今回、満を持して刊行された復刻版は1月27日にamazonなどで一般販売を開始されたが、それに先駆けて、昨年12月30日~31日のコミックマーケット101の「アニメスタイル」のブースでも販売された。4Pのリーフレット「逆シャア本 友の会」がついており、現在の庵野秀明のコメントも追加。当時原稿チェックができなかった富野由悠季に、改めて原稿チェックもしてもらっているようだ。値段は3300円で、正直アホみたいに高い。しかし庵野秀明ファンは絶対に買わないといけない1冊である。
当時の評価は低かった『逆襲のシャア』
今でこそ『機動戦士ガンダム 逆襲のシャア』(1988年公開)はガンダムシリーズにおける重要作のように語られるが、1993年の『逆シャア 友の会』が出る頃までは微妙な評価。同作を手掛けた富野監督もアニメファンに語られるような存在ではなくなっていたという。要は、『逆シャア』ならびに富野監督の再評価のきっかけになったのが、この『逆シャア 友の会』なのだ。
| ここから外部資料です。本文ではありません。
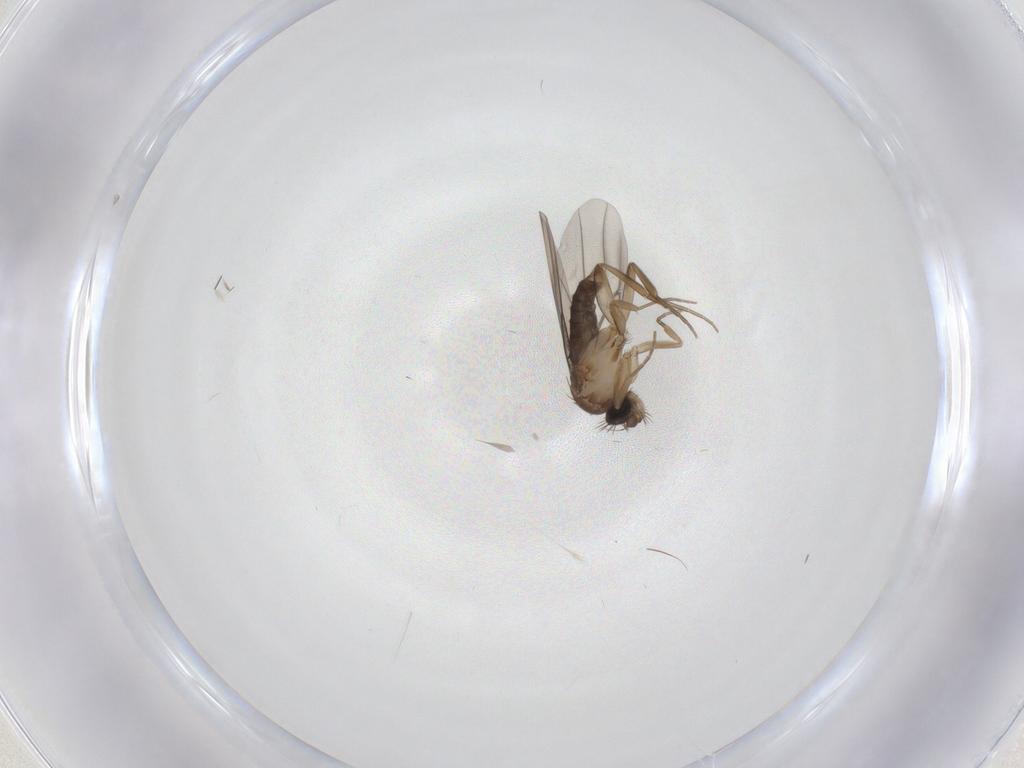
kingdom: Animalia
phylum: Arthropoda
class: Insecta
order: Diptera
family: Phoridae
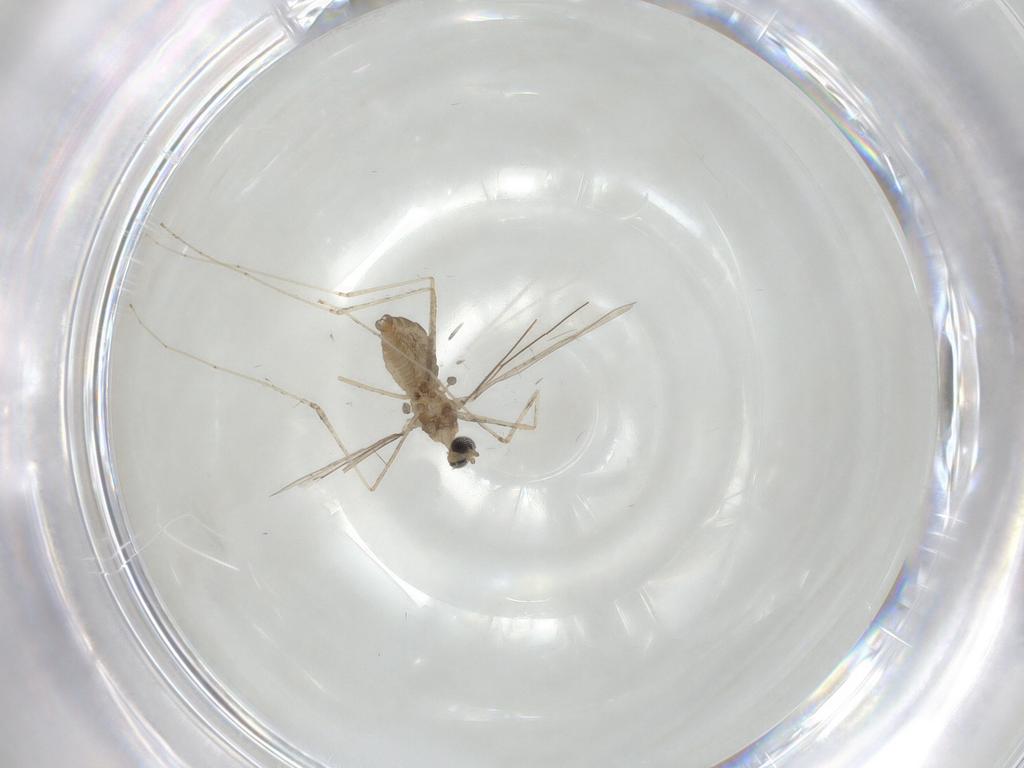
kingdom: Animalia
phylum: Arthropoda
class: Insecta
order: Diptera
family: Cecidomyiidae
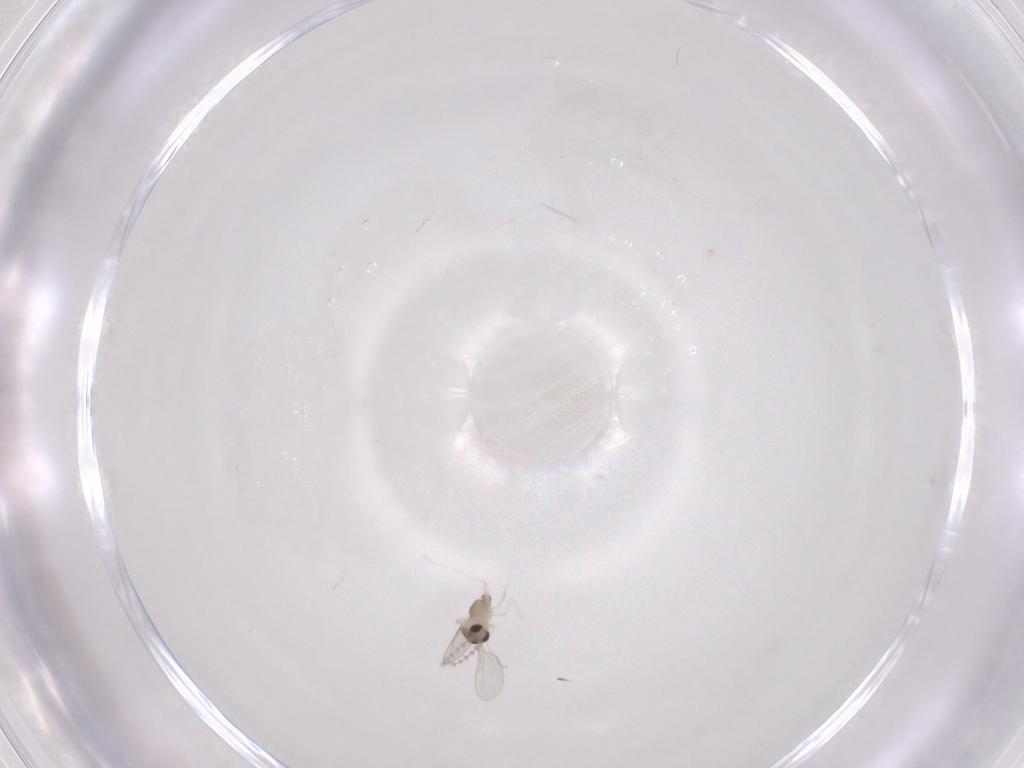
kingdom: Animalia
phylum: Arthropoda
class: Insecta
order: Diptera
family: Cecidomyiidae
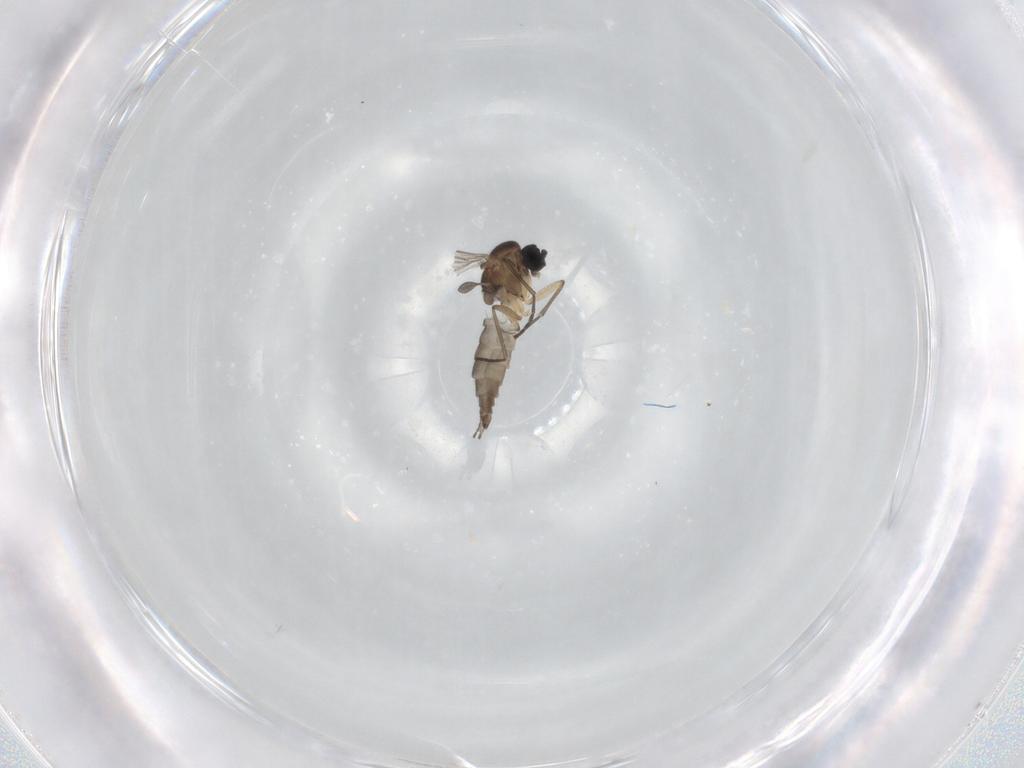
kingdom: Animalia
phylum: Arthropoda
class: Insecta
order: Diptera
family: Sciaridae
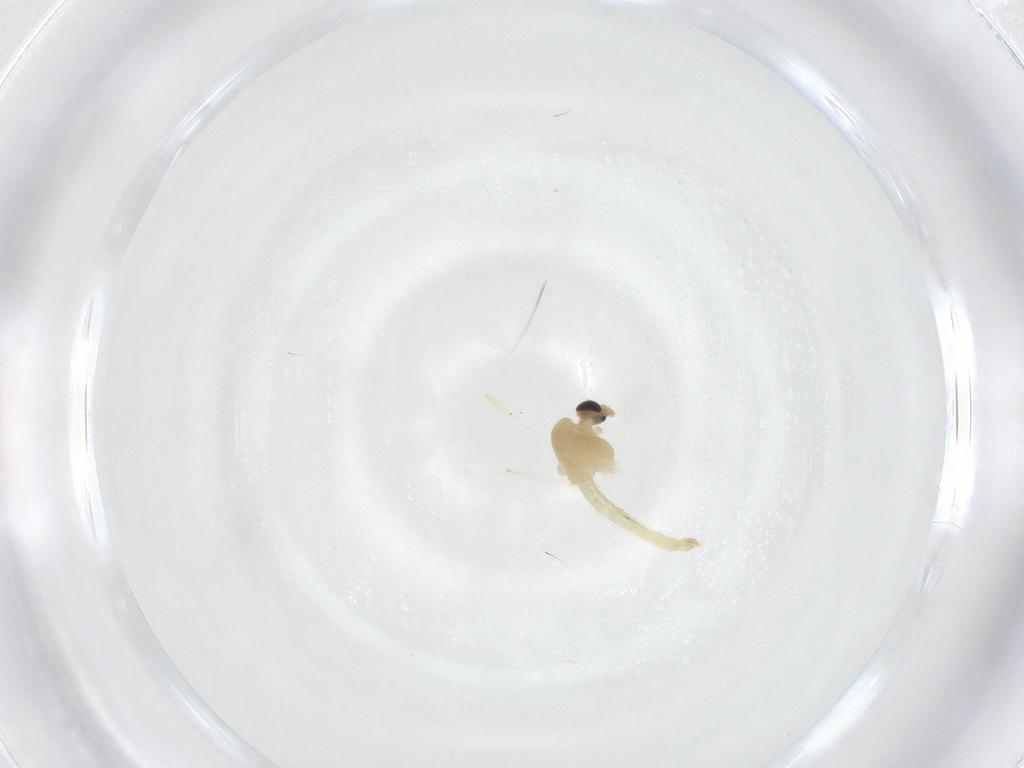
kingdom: Animalia
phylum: Arthropoda
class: Insecta
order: Diptera
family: Chironomidae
『逆襲のシャア』は『機動戦士ガンダム』から14年後の世界を描いており、2作目&3作目『機動戦士Zガンダム』『機動戦士ガンダムZZ』の続きである。ストーリーは、アムロのことがムカついて仕方がないシャアが復讐するという、タイトルまんまの内容だ。
そんな『逆襲のシャア』だが、普通の感覚だとそこまで面白くはない。「地球にはちょっと休んでもらうのさ」とシャアが地球にアクシズ(小惑星)を落とそうとするのをみんなで阻止して、結果として地球は守られたというラストにも、「え、ここで終わり!?」感は残る。他の富野監督の代表的なロボットアニメに比べたら、わかりやすくスカッとしたものではないだろう。
また『逆襲のシャア』ではアムロとシャアが大人になったということで(シャアは34歳で、アムロは29歳)、男女の色恋沙汰が露骨なのも、ずっと童貞のままであろう当時の視聴者には受けなかった要因かもしれない。恋が実りかけたキャラはぶち殺されるのが富野アニメの定番であるため、それに慣れ親しんだ童貞ファンには苦痛だった可能性もなくはない。
庵野秀明のありがたい言葉がたくさん
『逆シャア 友の会』はインタビュー本だが、随所に庵野の意見が散見される。
庵野は『逆襲のシャア』を「一人の個人が、映画、それもアニメーションという文化の中でも特殊なロボットアニメというものを使って、個人というものをあそこまで露出したものはないのでは」と評価している。つまり富野という人間がむきだしに出ているのがいいのだ。富野に対しても、「全裸で踊っている感じが出ていて、好きなんです!」と断言。さらには、押井守と宮崎駿について語っているのだが、庵野は「『紅の豚』ちょっと期待したんですけどね、どこが本音だチクショウ(笑)」と語っている。カッコつけてしまった『紅の豚』は『逆襲のシャア』にはなれなかったようだ。
また、押井守が「庵野に関して言うとまだ自分の物を作ってないと思ってるから。『ナディア』が庵野の物だっていう気があんまりしないんですよ」と、エヴァを作る前の庵野に鋭いことを言っていた。
『ナディア』は放送局のNHKの意向が大いに入っていて(『スキゾ』参照)、その他諸々と庵野を悩ませたアニメだ。『逆襲のシャア』は富野がしがらみもなく自由にやったアニメだとされるので、当時の庵野は強くシンパシーを感じたのだろう。
元『月刊Newtype』の編集長、井上伸一郎へのインタビューでも、こう語っている。
庵野 (略)自分の相補的アイデンティティを探して、もう一度何も無いところからやろうというのが、今やってる「企画」なんですけどね。
井上 新しいやつ?
庵野 ええ。だから今度はそういう意味じゃ「本物」になるはずなんですけどね。
この新しいやつというのが、まだ影も形もなかった『新世紀エヴァンゲリオン』のことだろう。エヴァの副読書としても楽しめる『逆シャア 友の会』。庵野秀明への理解を深めるためには超!超!必読である。